Climate change sceptics who have studied the emails allege that they provide "smoking gun" evidence that some of the climatologists colluded in manipulating data to support the widely held view among the world's climatologists that climate change is real and is being largely caused by the actions of mankind. So far the veracity of the emails has not been confirmed and the scientists involved have declined to comment on the story which broke on a blog called The Air Vent.
The files, which in total amount to 61Mb of data, were first uploaded onto a Russian server, before being widely mirrored across the internet. The emails were accompanied by the anonymous statement, "We feel that climate science is, in the current situation, too important to be kept under wraps. We hereby release a random selection of correspondence, code, and documents. Hopefully it will give some insight into the science and the people behind it."

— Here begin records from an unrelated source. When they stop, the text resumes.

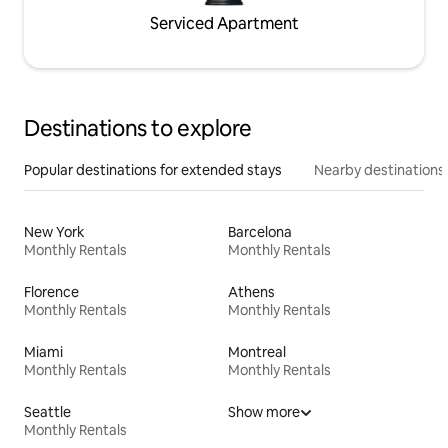
Serviced Apartment
Destinations to explore
Popular destinations for extended stays
Nearby destinations
New York
Barcelona
Monthly Rentals
Monthly Rentals
Florence
Athens
Monthly Rentals
Monthly Rentals
Miami
Montreal
Monthly Rentals
Monthly Rentals
Seattle
Show more
Monthly Rentals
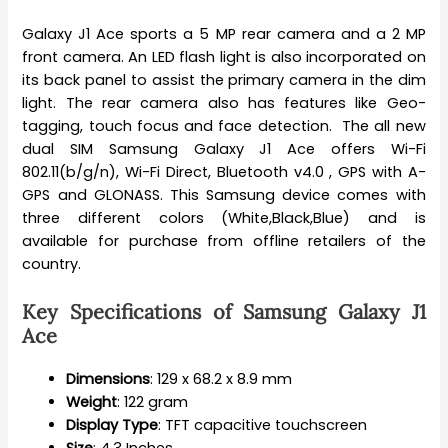
Galaxy J1 Ace sports a 5 MP rear camera and a 2 MP
front camera. An LED flash light is also incorporated on
its back panel to assist the primary camera in the dim
light. The rear camera also has features like Geo-
tagging, touch focus and face detection. The all new
dual SIM Samsung Galaxy J1 Ace offers Wi-Fi
802.11(b/g/n), Wi-Fi Direct, Bluetooth v4.0 , GPS with A-
GPS and GLONASS. This Samsung device comes with
three different colors (White,Black,Blue) and is
available for purchase from offline retailers of the
country.
Key Specifications of Samsung Galaxy J1
Ace
Dimensions
: 129 x 68.2 x 8.9 mm
Weight
: 122 gram
Display Type
: TFT capacitive touchscreen
Size
: 4.3 Inches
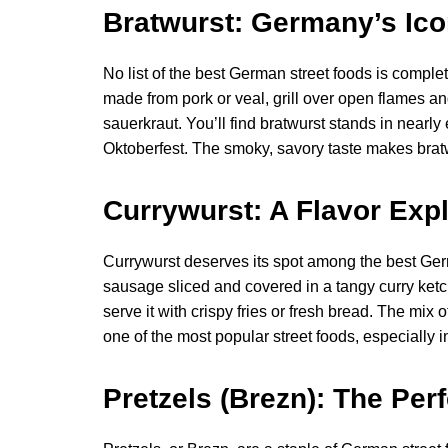
Bratwurst: Germany’s Ic
No list of the best German street foods is comple
made from pork or veal, grill over open flames an
sauerkraut. You’ll find bratwurst stands in nearly
Oktoberfest. The smoky, savory taste makes bratw
Currywurst: A Flavor Expl
Currywurst deserves its spot among the best Germ
sausage sliced and covered in a tangy curry ket
serve it with crispy fries or fresh bread. The mix
one of the most popular street foods, especially in
Pretzels (Brezn): The Per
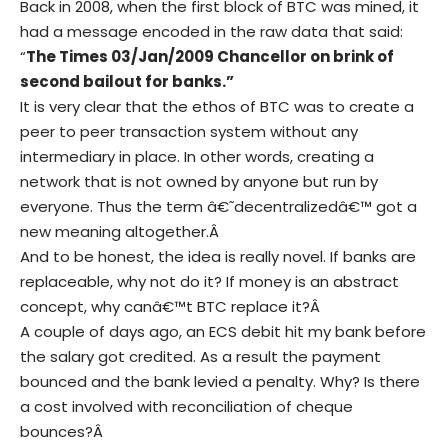
Back in 2008, when the first block of BTC was mined, it
had a message encoded in the raw data that said:
“
The Times 03/Jan/2009 Chancellor on brink of
second bailout for banks.”
It is very clear that the ethos of BTC was to create a
peer to peer transaction system without any
intermediary in place. In other words, creating a
network that is not owned by anyone but run by
everyone. Thus the term â€˜decentralizedâ€™ got a
new meaning altogether.Â
And to be honest, the idea is really novel. If banks are
replaceable, why not do it? If money is an abstract
concept, why canâ€™t BTC replace it?Â
A couple of days ago, an ECS debit hit my bank before
the salary got credited. As a result the payment
bounced and the bank levied a penalty. Why? Is there
a cost involved with reconciliation of cheque
bounces?Â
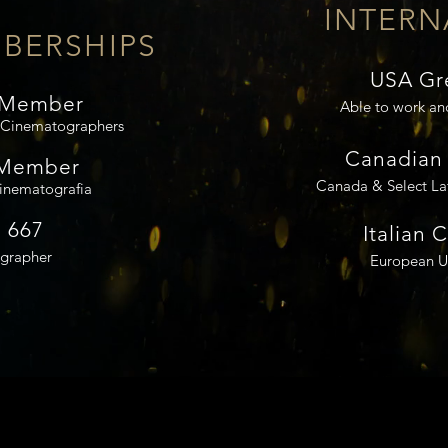
INTERN
BERSHIPS
USA Gr
 Member
Able to work an
f Cinematographers
Canadian 
 Member
Canada & Select La
Cinematografia
 667
Italian 
grapher
European Un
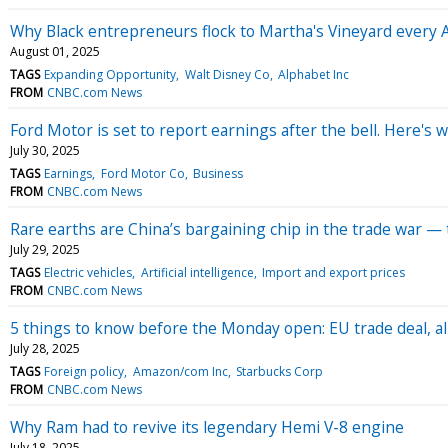
Why Black entrepreneurs flock to Martha's Vineyard every 
August 01, 2025
TAGS
Expanding Opportunity
Walt Disney Co
Alphabet Inc
FROM
CNBC.com News
Ford Motor is set to report earnings after the bell. Here's 
July 30, 2025
TAGS
Earnings
Ford Motor Co
Business
FROM
CNBC.com News
Rare earths are China’s bargaining chip in the trade war — th
July 29, 2025
TAGS
Electric vehicles
Artificial intelligence
Import and export prices
FROM
CNBC.com News
5 things to know before the Monday open: EU trade deal, all
July 28, 2025
TAGS
Foreign policy
Amazon/com Inc
Starbucks Corp
FROM
CNBC.com News
Why Ram had to revive its legendary Hemi V-8 engine
July 18, 2025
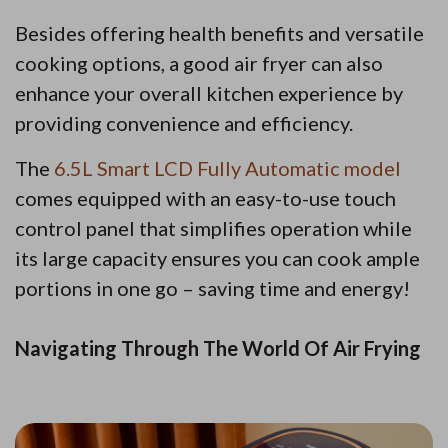
Besides offering health benefits and versatile
cooking options, a good air fryer can also
enhance your overall kitchen experience by
providing convenience and efficiency.
The
6.5L Smart LCD Fully Automatic model
comes equipped with an easy-to-use touch
control panel that simplifies operation while
its large capacity ensures you can cook ample
portions in one go – saving time and energy!
Navigating Through The World Of Air Frying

A spokesperson for the University of East Anglia said: "We are aware that information from a server used for research information in one area of the university has been made available on public websites. Because of the volume of this information we cannot currently confirm that all of this material is genuine. This information has been obtained and published without our permission and we took immediate action to remove the server in question from operation. We are undertaking a thorough internal investigation and we have involved the police in this enquiry."

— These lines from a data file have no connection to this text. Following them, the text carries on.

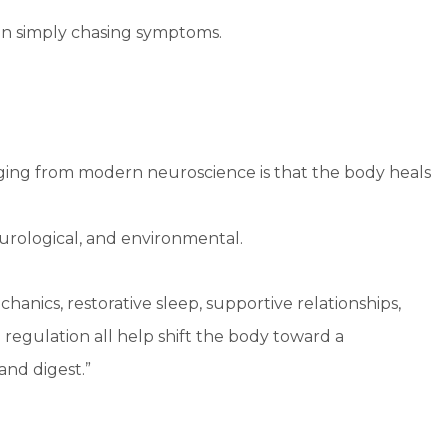
an simply chasing symptoms.
ing from modern neuroscience is that the body heals
 neurological, and environmental.
ics, restorative sleep, supportive relationships,
regulation all help shift the body toward a
and digest.”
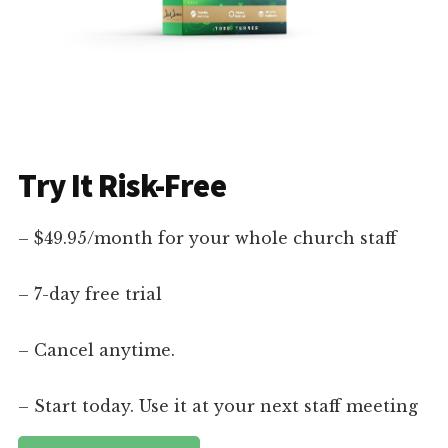
Try It Risk-Free
– $49.95/month for your whole church staff
– 7-day free trial
– Cancel anytime.
– Start today. Use it at your next staff meeting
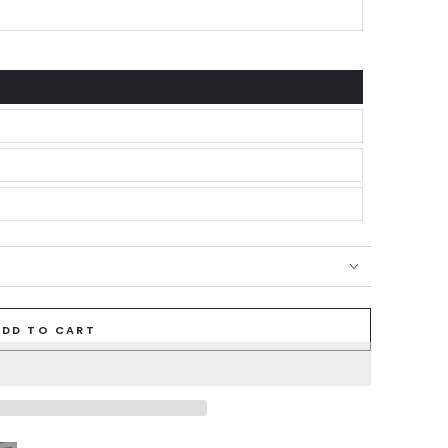
ADD TO CART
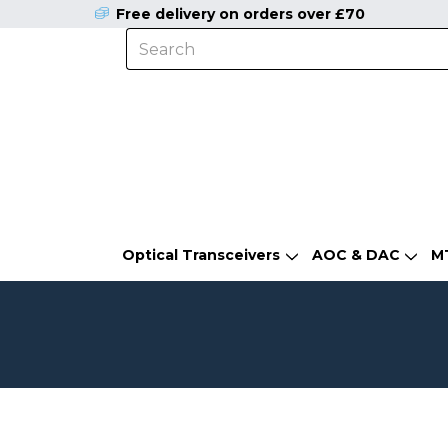
Free delivery on orders over £70
Optical Transceivers
AOC & DAC
M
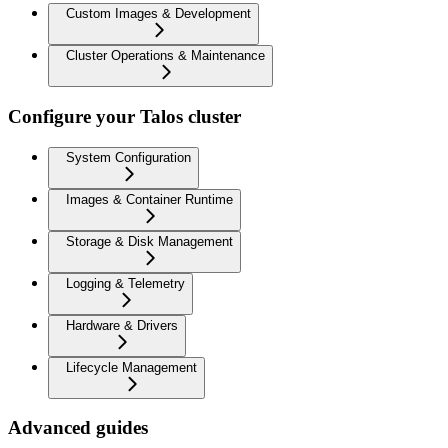
Custom Images & Development
Cluster Operations & Maintenance
Configure your Talos cluster
System Configuration
Images & Container Runtime
Storage & Disk Management
Logging & Telemetry
Hardware & Drivers
Lifecycle Management
Advanced guides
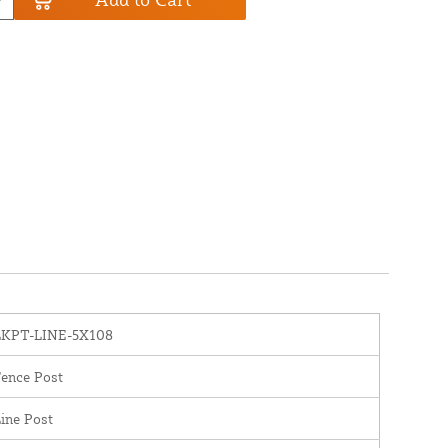
LKPT-LINE-5X108
ence Post
ine Post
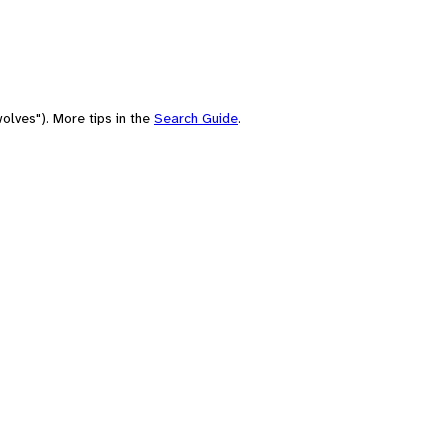
olves"). More tips in the
Search Guide
.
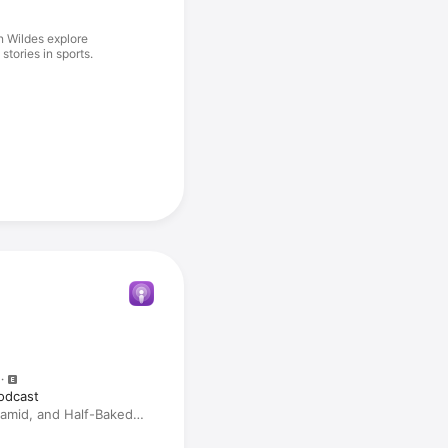
n Wildes explore
tories in sports.
odcast
amid, and Half-Baked
ion) With Sheil Kapadia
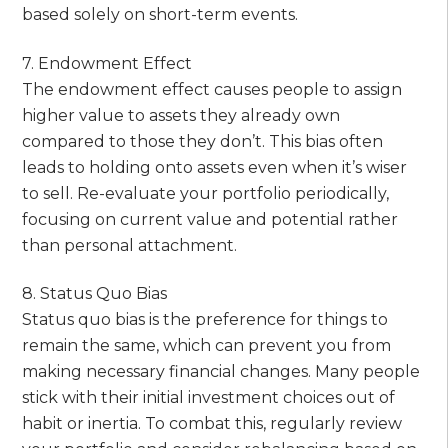
based solely on short-term events.
7. Endowment Effect
The endowment effect causes people to assign
higher value to assets they already own
compared to those they don’t. This bias often
leads to holding onto assets even when it’s wiser
to sell. Re-evaluate your portfolio periodically,
focusing on current value and potential rather
than personal attachment.
8. Status Quo Bias
Status quo bias is the preference for things to
remain the same, which can prevent you from
making necessary financial changes. Many people
stick with their initial investment choices out of
habit or inertia. To combat this, regularly review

Professor Phil Jones, the director of Climate Research Unit, features in many of the alleged emails. In one, dated November 1999, he discusses with three other climatologists how best to present data. This sentence, in particular, has been leaped on by sceptics as evidence of manipulating data, but, as yet, the veracity of the email has not been verified by the alleged sender or its recipients.

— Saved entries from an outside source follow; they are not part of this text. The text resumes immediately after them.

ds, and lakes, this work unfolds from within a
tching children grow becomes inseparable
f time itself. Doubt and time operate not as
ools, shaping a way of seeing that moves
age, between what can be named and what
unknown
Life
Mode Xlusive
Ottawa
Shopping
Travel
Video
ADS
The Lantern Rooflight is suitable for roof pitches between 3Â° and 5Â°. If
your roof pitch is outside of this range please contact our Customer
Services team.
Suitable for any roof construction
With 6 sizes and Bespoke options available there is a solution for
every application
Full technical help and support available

The emails also illustrate the persistent personal pressure some climatologists have been under from sceptics in recent years. There have been repeated calls, including Freedom of Information requests, for the Climate Research Unit to make public a confidential dataset of land-and-sea temperature recordings that is "value added" by the unit before being used by the Met Office. The emails show the frustration some climatologists have had at having to operate under such intense, often politically motivated, scrutiny.
When the Guardian asked Professor Jones to verify whether these emails were genuine, he refused to comment.
Professor Michael E Mann, director of Pennsylvania State University's Earth System Science Centre and a regular contributor to the popular climate science blog Real Climate, is another prominent climatologist who features in many of the email exchanges. He said: "I'm simply not going to comment on the content of illegally obtained emails. However, I will say this: both their theft and, I believe, any reproduction of the emails that were obtained on public websites, etc, constitutes serious criminal activity. I'm hoping that the perpetrators and their facilitators will be tracked down and prosecuted to the fullest extent the law allows."